We have always said that when it comes to understanding and learning this ministry of Catholic Development—Advancement—Stewardship—Marketing—Enrollment Management, there is the art and there is the science. We believe we can teach Catholic leaders the science (the how-to), but the art only comes with experience.

Through the years we are often asked in our on-site consults, workshops, and classes we teach via the University of Dayton, “What makes an outstanding Catholic school and/or parish?” We believe it is two words – LEADERSHIP and ATTITUDE. Starting with the latter, attitude is all about approach – do we position ourselves and our school and/or parish in a proactive stance, or are we always dodging bullets? Do we approach each day with the attitude of becoming better and listening to others, or do we always believe we have THE answer? Do we seek to build a culture of belonging where the prevailing theme and attitude is inclusion, or do we see no value in a culture of that nature? Do we build our parish or our school with collaborative decision making or are we all about unilateral decision making? It all starts with attitude.

Framed in 1989, the quote by Charles Swindoll still hangs on the wall in the ISPD office:

The longer I live, the more I realize the impact of attitude on life. Attitude, to me, is more important than facts. It is more important than the past, than education, than money, than circumstances, than failures, than successes, than what other people think or say or do. It is more important than appearance, giftedness or skill. It will make or break a company . . . a church . . . a home. The remarkable thing is we have a choice every day regarding the attitude we will embrace for that day. We cannot change our past . . . we cannot change the fact that people will act in a certain way. We cannot change the inevitable. The only thing we can do is play on the one string we have, and that is our attitude. I am convinced that life is 10% what happens to me and 90% how I react to it. And so it is with you; we are in charge of our attitudes.

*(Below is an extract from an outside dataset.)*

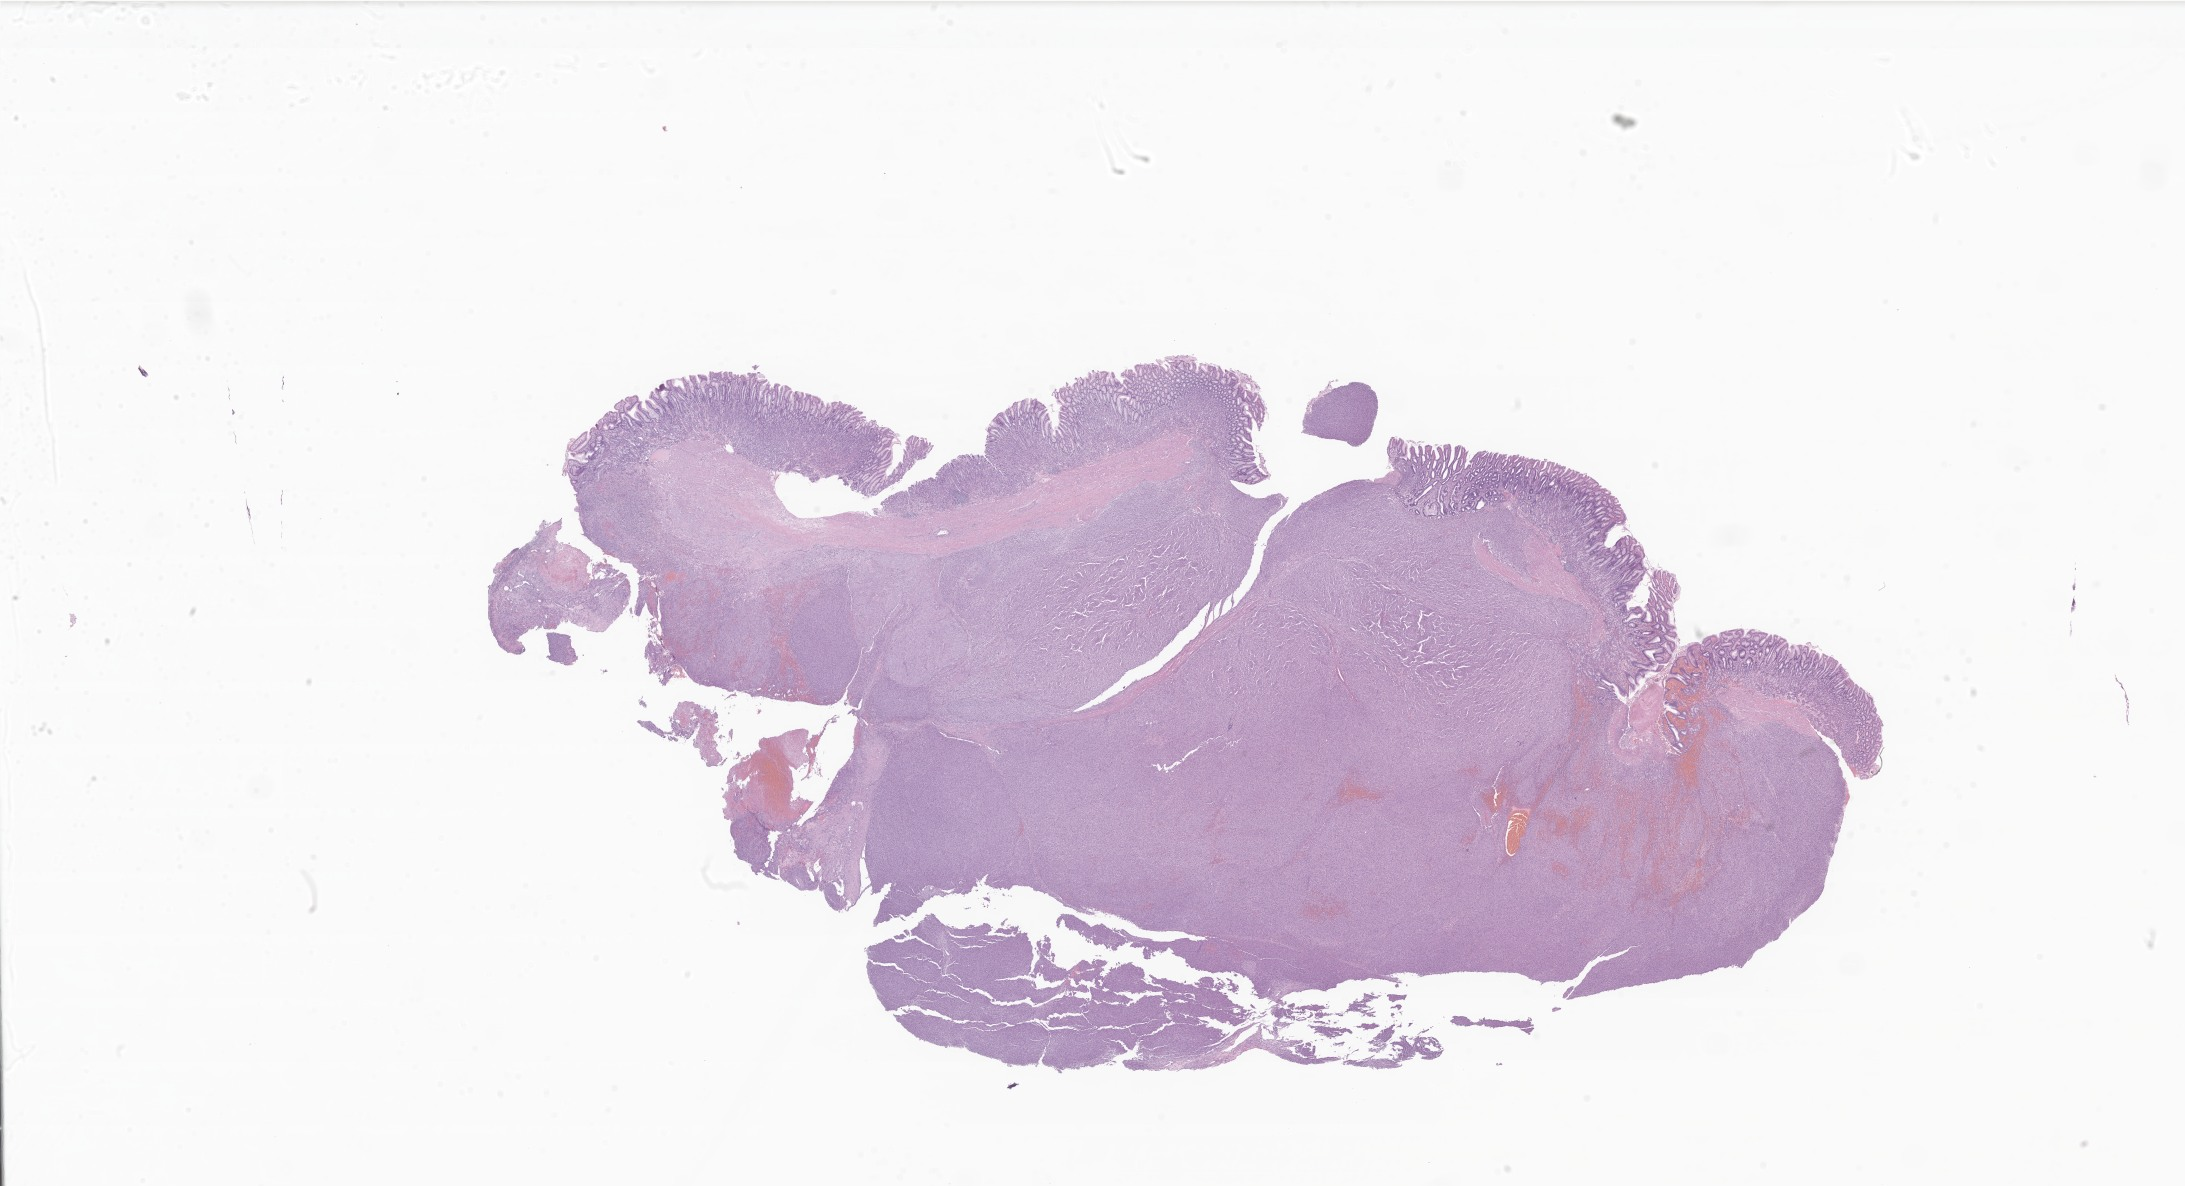
Digitized haematoxylin and eosin-stained section of tumor tissue from the stomach, shown as a low-resolution overview of the whole scanned area (about 36.9 x 20.0 mm). Formalin-fixed paraffin-embedded section. Patient male; age 283 months.
Diagnosis (ICD-O-3 morphology term): Gastrointestinal stromal tumor, NOS.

Leadership. Millions of books and articles have been written about this word. Yet, I can always remember my father’s words when I told him I was going to be a Catholic school administrator back in the ‘80’s. He said, “You know son, leadership can be a wonderful thing if you do it right. But being a leader doesn’t make you better than anyone; it just gives you greater responsibility. Leadership is about empowering others and making them feel like they belong. It is all about building up and not tearing down. You will make a great leader if you realize that it is your job to make everyone around you better.” Those were such words of wisdom.

It has been a joy and a pleasure over these 34 years to have worked with and continue to be working with Catholic leaders who understand the above statement. I can think of the hundreds of capital campaigns, strategic planning processes, enrollment management consults, feasibility studies, development/advancement plans and hires, annual funds, and other processes that are and were so successful because the leadership “got it.” They are there for every meeting; they lead by example; they are welcoming and appreciative; they respect input and best wisdom from others; they are affirming, positive, and proactive. And, in those cases where the road gets rocky, those Catholic leaders are all about collaboration – sitting down with their leadership team and figuring out how a process or an event can get better. What a joy it is to work with leaders like this with that kind of attitude!

So, here’s to another 34 years of continuing to fulfill our mission: Through consulting, coaching, and educating, we bring people, process, and ministry together to help build the Kingdom of God.

Thank you to so many who continue to make this ministry such a meaningful journey.